The best-laid plans
As a longtime minister and statewide leader in the United Methodist Church, the Rev. Jim Holloman thought he was doing right by his wife, Ann. He socked away an above-average portion of his salary into his retirement account.
Ann Holloman
Months before he retired in 1997, he bought airline tickets in anticipation of a post-retirement vacation in California. For years, he had encouraged parishioners to do the same. “Don’t wait. Go while you can,” he said.
But a freak accident during a church ceremony — on the very day of his retirement — brought his own plans to a halt. A minister standing next to him caught her heel in her robe and fell into him. When he hit the concrete floor with full force, he broke both arms and both legs. The plane tickets went unused.
Thus began nine years of full-time caregiving for Ann Holloman , a 74-year-old Vinton woman who has seen her husband through a steady roller coaster of emergencies that developed after the fall. First a broken back and then a stroke, and finally, most devastating of all: dementia.

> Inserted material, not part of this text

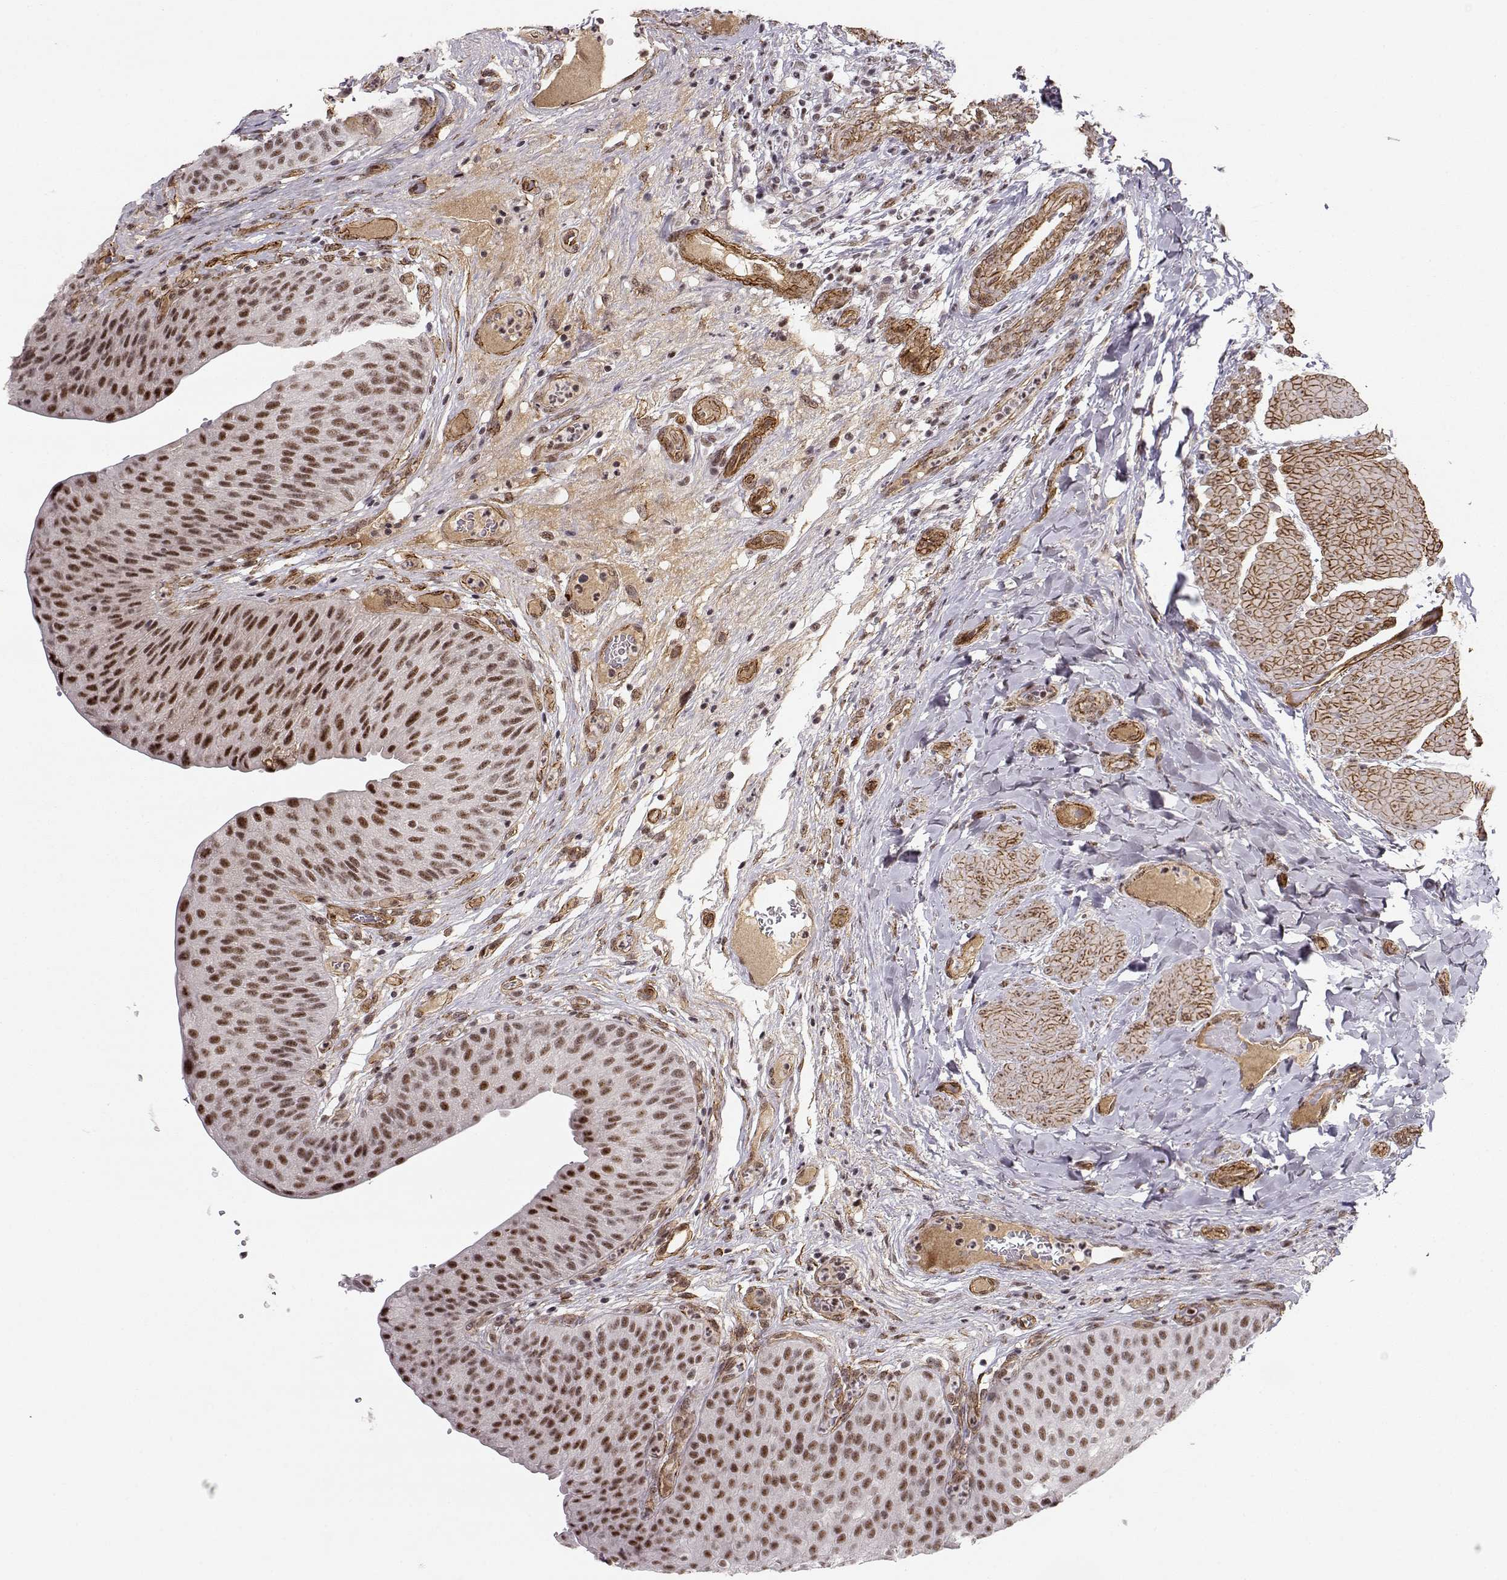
{"staining": {"intensity": "strong", "quantity": ">75%", "location": "nuclear"}, "tissue": "urinary bladder", "cell_type": "Urothelial cells", "image_type": "normal", "snomed": [{"axis": "morphology", "description": "Normal tissue, NOS"}, {"axis": "topography", "description": "Urinary bladder"}], "caption": "A high-resolution image shows immunohistochemistry (IHC) staining of unremarkable urinary bladder, which reveals strong nuclear expression in approximately >75% of urothelial cells.", "gene": "CIR1", "patient": {"sex": "male", "age": 66}}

She tore both rotator cuffs trying to care for him at home. When she finally heeded her own doctor’s advice to place Jim in a nursing home two years ago, he was hallucinating, accusing her of having affairs and threatening violence.
Bills for his treatment and hospitalizations were already decimating the couple’s savings. With a lawyer’s advice, Ann began the spend down process so Jim could qualify for a Medicaid nursing home bed.
Per the rules, she spent half of their remaining savings, down to $50,000, paying for a funeral trust and cemetery markers, a few extra mortgage payments, home improvements and $20,000 worth of health care bills.
She still gets $5,163 a month in income from his retirement fund and their Social Security. But by the time she pays a hefty co-payment to the nursing home, she has just $1,800 left to pay her bills, including a $1,000 mortgage. “I go into my savings real often,” she says.
“It’s not easy, but I’m grateful for what I do have. The things that I do are the things I really love to do” — occasional visits to see her children, church-related conferences and retreats.
Her advice to other caregiver spouses:
- Smile even if it hurts.
- Give yourself a break from visiting the nursing home; take at least two days off a week.
- Join a support group. Ann calls the one she visits at the Carilion Center for Healthy Aging her lifeline.
- Try to plan something the patient can look forward to: “Our son comes and sees him every Sunday and brings him fried chicken. We talk about it every day; that’s the joy of his life.”
Though Jim’s dementia is severe — and he still begs her daily to take him home when she leaves — the minister amazes his wife with the prayers he leads for other nursing home residents. “You’d think he’s known that person for ages. His prayers are perfect.”
Even through the fog of dementia, Jim still frets about her finances, frequently asking her: “Mama, have you got enough money?”
“Yes, honey, I do,” she says, lying because she knows the truth would only upset him. “If he were capable of it, he would be devastated to think that I didn’t have enough to live the way we’d planned.”